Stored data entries
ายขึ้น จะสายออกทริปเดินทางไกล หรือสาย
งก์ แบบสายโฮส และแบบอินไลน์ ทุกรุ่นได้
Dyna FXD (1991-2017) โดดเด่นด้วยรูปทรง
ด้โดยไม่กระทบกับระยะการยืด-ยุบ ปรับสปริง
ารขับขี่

- _Try it_: Express the text read from every item as a JSON list of strings, one string per line, omitting blank lines.

- _Answer section_:
[
  "ายขึ้น จะสายออกทริปเดินทางไกล หรือสาย",
  "งก์ แบบสายโฮส และแบบอินไลน์ ทุกรุ่นได้",
  "Dyna FXD (1991-2017) โดดเด่นด้วยรูปทรง",
  "ด้โดยไม่กระทบกับระยะการยืด-ยุบ ปรับสปริง",
  "ารขับขี่"
]